And it further makes sense it should be discovered in Siberia, an allegorical frozen land just like where Superman hid his Fortress of Solitude.
And maybe the meteor from Krypton was the one that crashed into Tunguska, Siberia in 1908.
Siberian mineral spells trouble for Superman
Their findings confirmed Stanley's view that the mineral -- determined to be sodium lithium boron silicate hydroxide -- was new to science, and the team prepared a paper for the European Journal of Mineralogy to report the discovery. The researchers conducted standard searches in the scientific literature to make sure nothing had been previously published about such a mineral composition. Then Stanley -- whom Le Page describes as a particularly meticulous scientist "who likes to check everything" -- did a final Internet search using Google to make sure nothing had been missed.
"And guess what came out?" a chuckling Le Page told CanWest News Service on Tuesday.

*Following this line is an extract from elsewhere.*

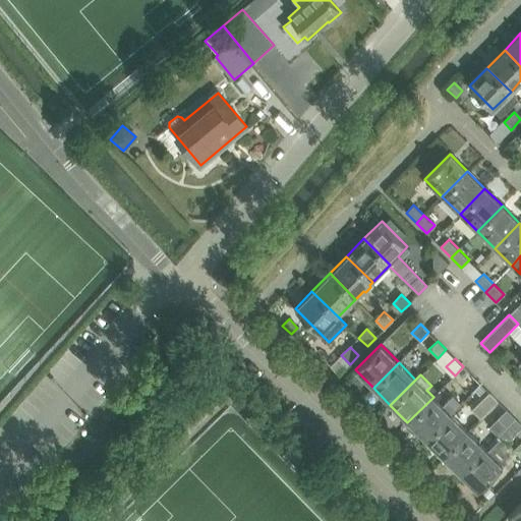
[(480,395),(485,389),(480,384),(474,390),(480,395)]
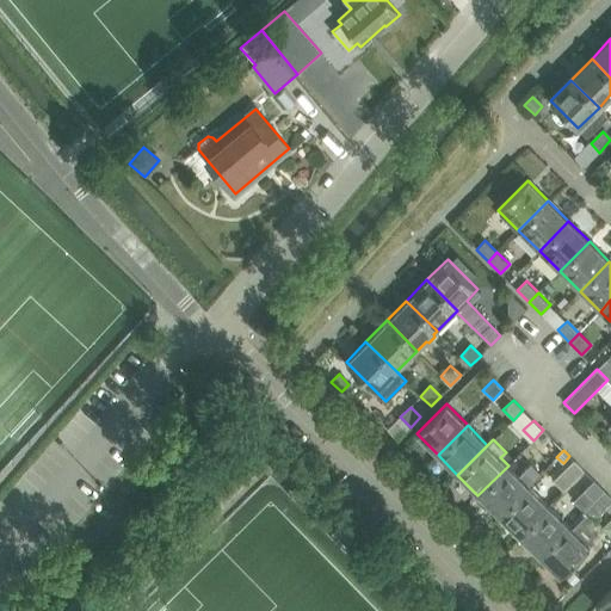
[(574,461),(553,481),(562,492),(584,470),(574,461)]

Stanley found nothing to suggest other scientists had beaten his team to the punch. But the web search did produce a match with a Wikipedia site about kryptonite, the pretend stuff Superman's enemies -- particularly the diabolical Lex Luthor -- like to use against the world's original caped crusader.
Usually depicted in comics and films as a green, glass-like shard of rock, kryptonite can quickly turn Superman into a grimacing, helpless weakling.
"Towards the end of my research I searched the web using the mineral's chemical formula -- sodium lithium boron silicate hydroxide -- and was amazed to discover that same scientific name, written on a case of rock containing kryptonite stolen by Lex Luthor from a museum in the film Superman Returns," Stanley said in a statement released Tuesday by the Natural History Museum.
"The new mineral does not contain fluorine (which it does in the film) and is white rather than green but, in all other respects, the chemistry matches that for the rock containing kryptonite."